Indeed, in Ride Lonesome there’s hardly a villain at all. The only serious bad guys (apart from the stereotype Indians, of course) are the captive Billy (an excellent James Best), who is only a sly weasel-like punk, and his brother Frank (Lee Van Cleef), the real quarry of Brigade, yet Frank hardly appears in the movie, and in the final shoot-out is disposed of immediately.

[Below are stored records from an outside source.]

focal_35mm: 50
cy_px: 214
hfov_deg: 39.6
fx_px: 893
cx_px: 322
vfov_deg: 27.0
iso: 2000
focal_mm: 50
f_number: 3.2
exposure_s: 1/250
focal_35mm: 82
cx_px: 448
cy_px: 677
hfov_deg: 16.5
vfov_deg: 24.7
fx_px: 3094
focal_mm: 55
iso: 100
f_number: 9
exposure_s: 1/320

Ellis knew Boetticher and Kennedy well and is informative about the two creative forces, who, different as they were, reinforced each other’s talents. “Both Burt and Budd were at their peak working together and never ascended to the same heights individually.” I think that’s true. Boetticher didn’t make a Western as good after these ones (a few episodes of TV oaters, the frankly poor A Time for Dying and writing the spaghetti-esque Two Mules for Sister Sara), and Kennedy’s later career as a director was mixed, at best. In fact both men died within a few months of each other, in 2001. Do please have a look at this blog’s essays on Boetticher and Kennedy, by consulting the index, and indeed our articles on Randolph Scott and producer Harry Joe Brown.

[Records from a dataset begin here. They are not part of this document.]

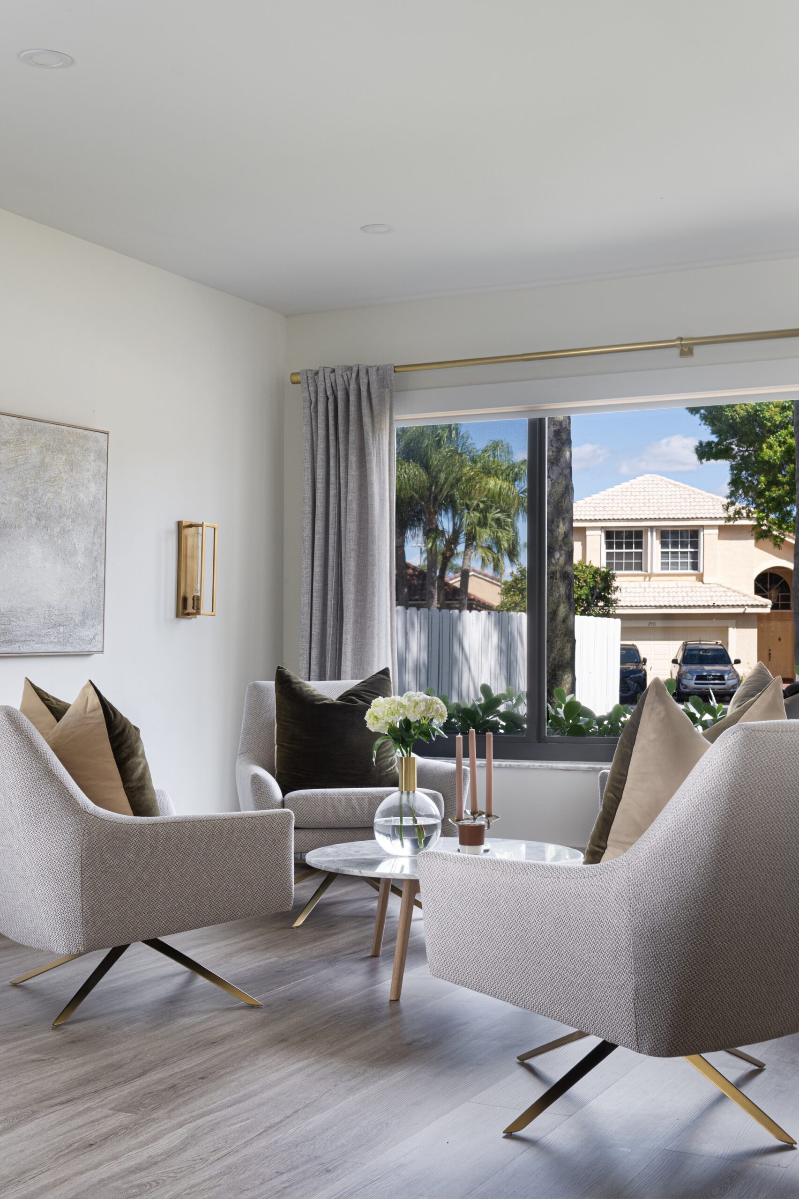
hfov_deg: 29.8
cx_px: 400
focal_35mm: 45
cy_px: 600
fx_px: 1499
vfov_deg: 43.6
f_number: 9
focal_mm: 30
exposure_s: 1/8
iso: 160
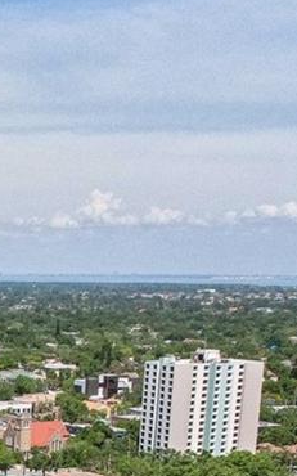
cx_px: -239
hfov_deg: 12.3
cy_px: 674
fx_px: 1257
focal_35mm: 97
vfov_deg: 19.2
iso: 400
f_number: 2.8
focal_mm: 8.4
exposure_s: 1/4000
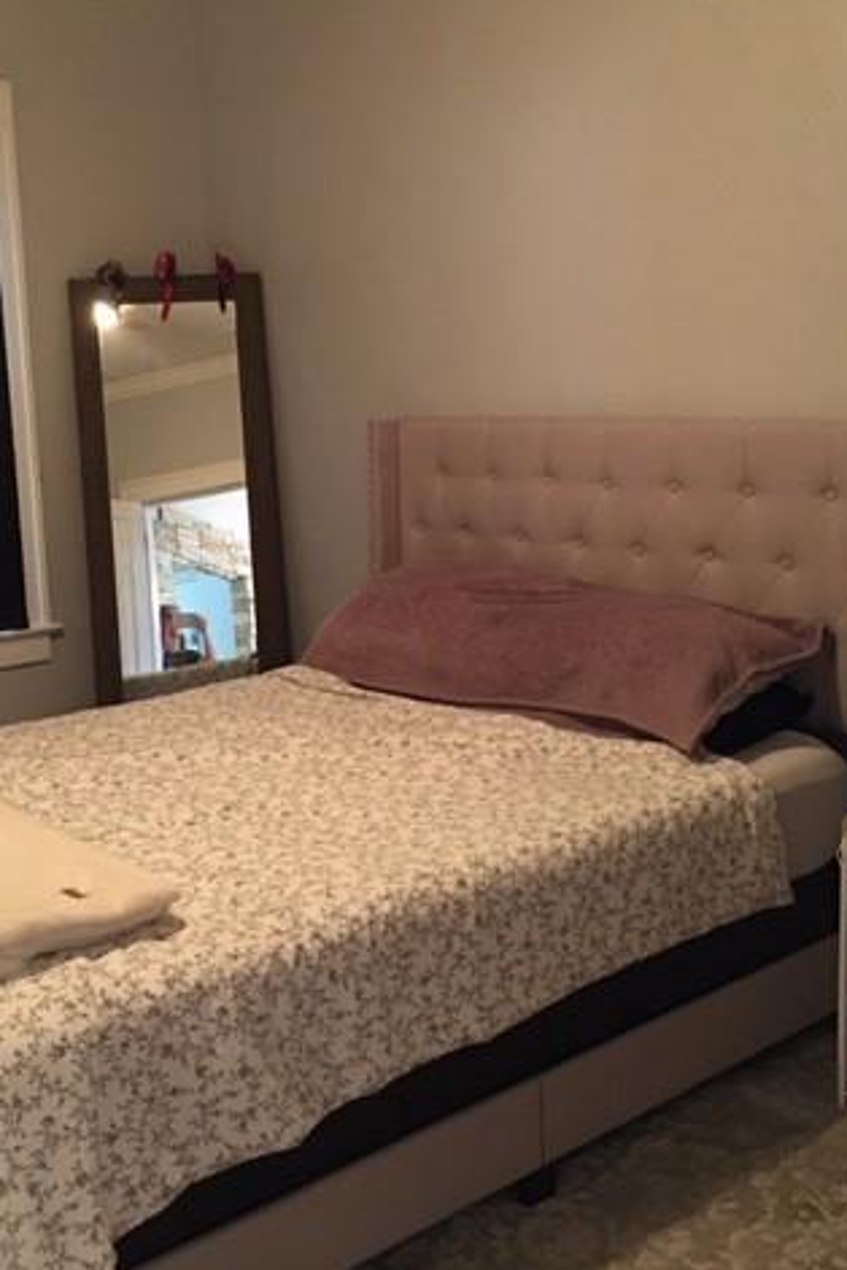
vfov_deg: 47.4
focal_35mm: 41
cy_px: 628
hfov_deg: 32.6
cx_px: 367
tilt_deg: -8.7
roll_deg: +2.6
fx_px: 1447
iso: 80
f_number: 2.2
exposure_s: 1/4
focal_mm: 4.15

Brown was another key, if often overlooked, member of the team. Historian Jon Tuska wrote, “Harry Joe Brown was the moving force behind these pictures.” It was Harry Joe who got Budd and Randy together. Kennedy said of Brown that “he knew how to put people together for a film. He was a good partner for Randy because he did the nuts and bolts. He worried about making the movie.” Brown was one of only two producers that Boetticher ever regarded with (grudging) admiration (the other was Aaron Rosenberg). Perhaps Brown’s principal contribution to the films was the locations. He had shot many pictures up at Lone Pine, including the Scott pictures The Doolins of Oklahoma and Hangman’s Knot. Ellis says, “No director before or since has made better use of Lone Pine’s severe beauty, especially in color and widescreen.”
EXT. EMPTY COUNTRY – DAY
Only the lonely wind as we watch a dust-drenched rider walk his dull gray animal toward us across a long reach of dead country.

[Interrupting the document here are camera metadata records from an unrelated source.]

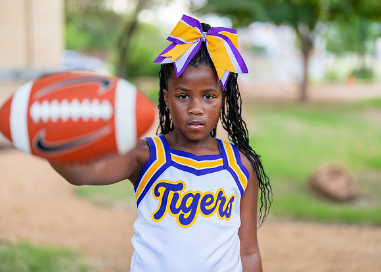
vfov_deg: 26.4
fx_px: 579
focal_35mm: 54
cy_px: 136
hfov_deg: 36.4
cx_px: 190
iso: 125
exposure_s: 1/400
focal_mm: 50
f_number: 1.2
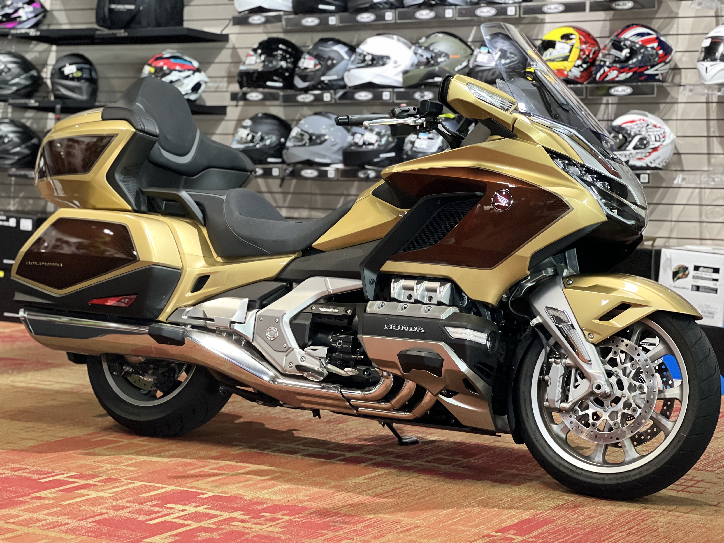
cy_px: 272
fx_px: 1610
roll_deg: -1.4
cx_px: 362
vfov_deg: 19.1
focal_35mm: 77
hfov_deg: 25.3
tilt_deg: -4.0
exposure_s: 1/24
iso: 400
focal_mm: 9
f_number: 2.8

That sets the tone for the whole movie.
Another key team member was Charles Lawton Jr, the director of photography. Lawton had shot The Tall T and indeed, with the exception of the great Lucien Ballard, who photographed six of Boetticher’s pictures, the director worked with Lawton more than any cameraman. Lawton spent the bulk of his career at Columbia and shot famous pictures there like Welles’s The Lady from Shanghai but in the Western domain he had done plenty of Randolph Scott oaters, and several for Delmer Daves, notably the visual masterpiece in black & white 3:10 to Yuma. He and Boetticher worked very well together and were especially good at using the widescreen format (Ride Lonesome and Comanche Station were the only pictures in this series to use CinemaScope) to emphasize the loneliness, with small figures in a vast landscape. As Martin Scorsese said, “A lot of negative space was used … It makes the characters more lonesome.” And of course Ride Lonesome is shot almost exclusively outside; there’s barely an interior.
Boetticher, Kennedy, Scott, Brown, Lawton, the antagonists, the locations: Paul Schrader said, “It all came together in one of those magical collaborations that you have in movies when the right people at the right time find the right vehicle.” Aye. Boetticher later reflected, “Burt and Randy and Harry Joe and I had complete control and we all thought alike.”
The result, for us, is one of the most austere, pared back, relentless Westerns ever, and one of the very best.
PS I note that another book in the same Reel West series is Blood on the Moon by Alan K Rode. I think that film was one of the great noir Westerns and so doubtless I’ll be reporting on that tome at some future date!